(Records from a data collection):
⟨
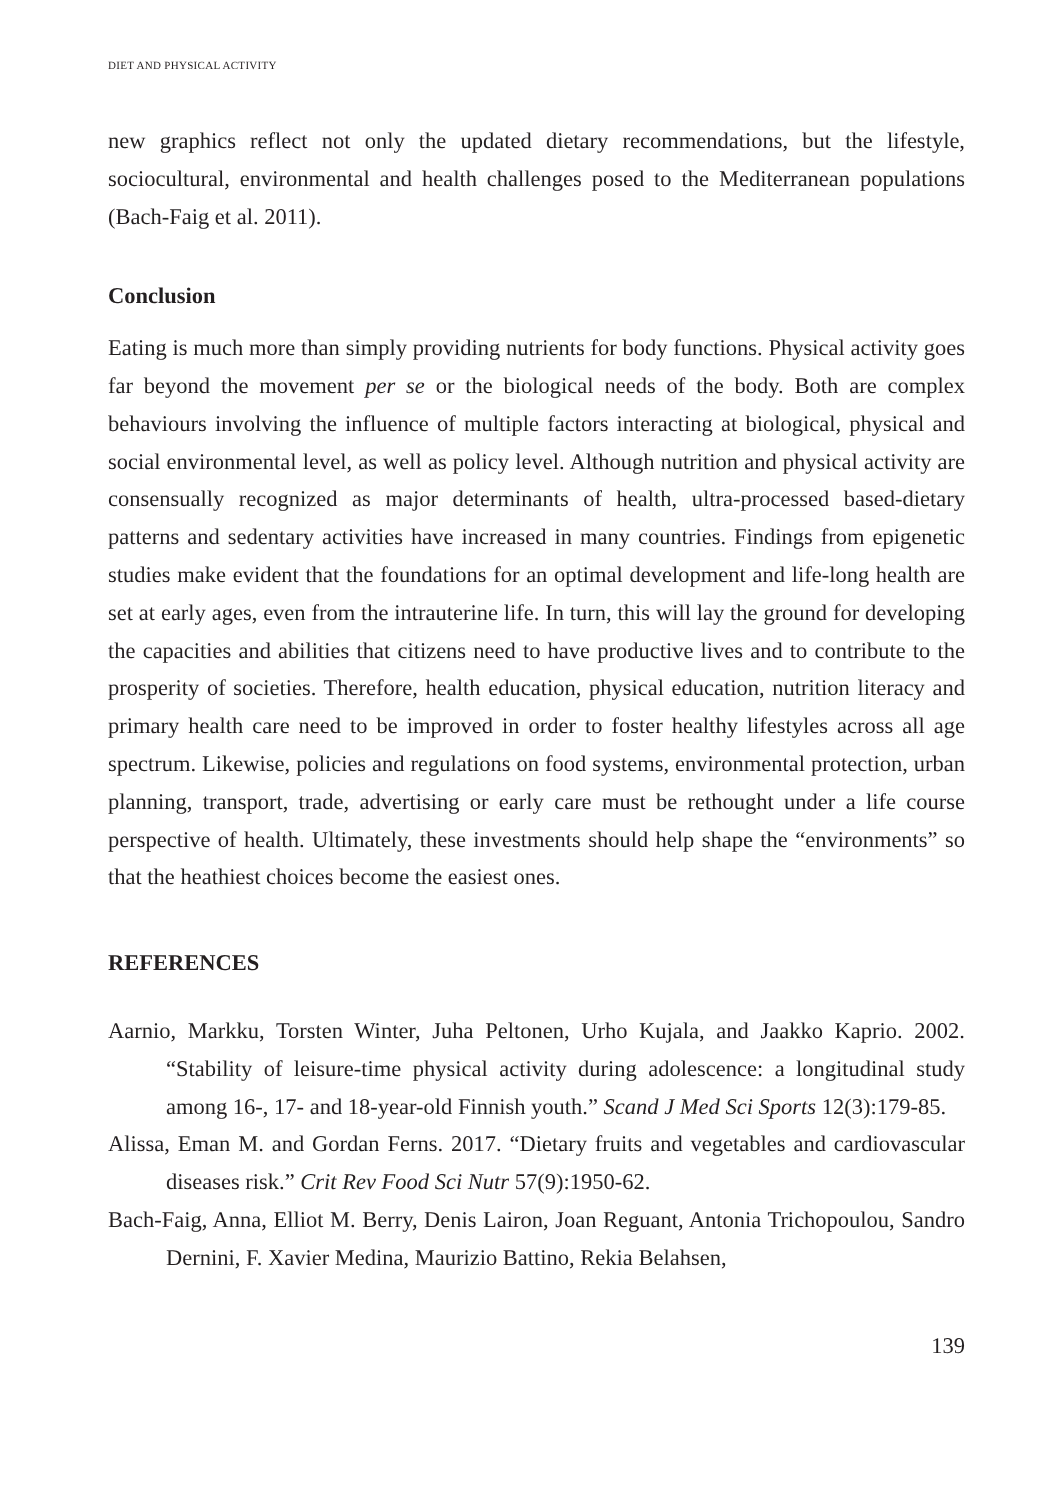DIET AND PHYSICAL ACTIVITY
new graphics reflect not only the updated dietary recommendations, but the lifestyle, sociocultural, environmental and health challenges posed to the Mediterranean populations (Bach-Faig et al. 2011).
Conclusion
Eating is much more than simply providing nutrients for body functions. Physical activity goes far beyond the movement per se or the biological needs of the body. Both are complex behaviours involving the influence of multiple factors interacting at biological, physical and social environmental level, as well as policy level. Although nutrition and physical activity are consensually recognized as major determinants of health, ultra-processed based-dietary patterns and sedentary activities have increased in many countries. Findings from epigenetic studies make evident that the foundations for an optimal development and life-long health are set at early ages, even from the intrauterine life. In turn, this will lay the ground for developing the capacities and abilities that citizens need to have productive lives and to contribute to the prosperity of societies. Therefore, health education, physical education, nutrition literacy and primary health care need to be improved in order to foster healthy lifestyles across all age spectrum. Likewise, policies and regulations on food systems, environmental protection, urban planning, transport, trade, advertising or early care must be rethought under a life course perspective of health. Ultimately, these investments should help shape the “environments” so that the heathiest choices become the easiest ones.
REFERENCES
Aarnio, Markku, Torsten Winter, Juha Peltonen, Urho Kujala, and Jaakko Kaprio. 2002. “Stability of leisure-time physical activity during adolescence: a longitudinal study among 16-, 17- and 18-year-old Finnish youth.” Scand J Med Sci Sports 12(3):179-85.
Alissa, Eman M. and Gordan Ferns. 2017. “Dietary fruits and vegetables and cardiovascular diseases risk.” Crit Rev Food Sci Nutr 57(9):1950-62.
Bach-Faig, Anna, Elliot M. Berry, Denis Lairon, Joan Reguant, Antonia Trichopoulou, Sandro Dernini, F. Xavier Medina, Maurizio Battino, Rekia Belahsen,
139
⟩
⟨
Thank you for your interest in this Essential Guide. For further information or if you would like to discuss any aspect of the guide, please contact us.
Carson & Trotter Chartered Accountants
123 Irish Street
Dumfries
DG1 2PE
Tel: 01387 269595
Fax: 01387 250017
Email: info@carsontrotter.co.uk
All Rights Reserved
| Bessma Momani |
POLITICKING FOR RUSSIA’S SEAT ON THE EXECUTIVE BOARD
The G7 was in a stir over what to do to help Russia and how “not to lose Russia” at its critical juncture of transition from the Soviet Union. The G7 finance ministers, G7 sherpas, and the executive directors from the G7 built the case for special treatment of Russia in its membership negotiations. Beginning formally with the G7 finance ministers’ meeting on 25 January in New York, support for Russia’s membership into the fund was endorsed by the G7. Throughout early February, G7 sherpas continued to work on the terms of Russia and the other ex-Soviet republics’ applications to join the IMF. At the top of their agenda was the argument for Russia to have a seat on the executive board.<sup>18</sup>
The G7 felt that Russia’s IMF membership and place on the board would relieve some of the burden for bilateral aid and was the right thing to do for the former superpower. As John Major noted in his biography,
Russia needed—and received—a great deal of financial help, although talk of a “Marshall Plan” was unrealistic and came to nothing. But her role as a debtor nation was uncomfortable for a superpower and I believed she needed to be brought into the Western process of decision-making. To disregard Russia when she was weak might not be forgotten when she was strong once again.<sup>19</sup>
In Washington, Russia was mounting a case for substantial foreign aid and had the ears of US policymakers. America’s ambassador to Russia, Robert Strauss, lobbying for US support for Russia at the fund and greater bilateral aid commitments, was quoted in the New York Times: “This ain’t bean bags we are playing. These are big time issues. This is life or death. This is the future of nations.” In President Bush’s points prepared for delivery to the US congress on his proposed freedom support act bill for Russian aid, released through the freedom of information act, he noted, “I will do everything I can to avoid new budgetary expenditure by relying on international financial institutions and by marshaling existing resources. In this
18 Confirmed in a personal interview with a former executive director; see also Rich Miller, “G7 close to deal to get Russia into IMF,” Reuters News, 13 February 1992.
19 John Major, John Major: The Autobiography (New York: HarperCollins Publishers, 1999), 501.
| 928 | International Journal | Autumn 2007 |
⟩
(TASK DIRECTIONS):
Look above for the line with "19 John Major, John"; retype exactly that line, every line after it up to the line with "Autumn 2007 |", and that line too, nothing else.

(WRITTEN SOLUTION):
19 John Major, John Major: The Autobiography (New York: HarperCollins Publishers, 1999), 501.
| 928 | International Journal | Autumn 2007 |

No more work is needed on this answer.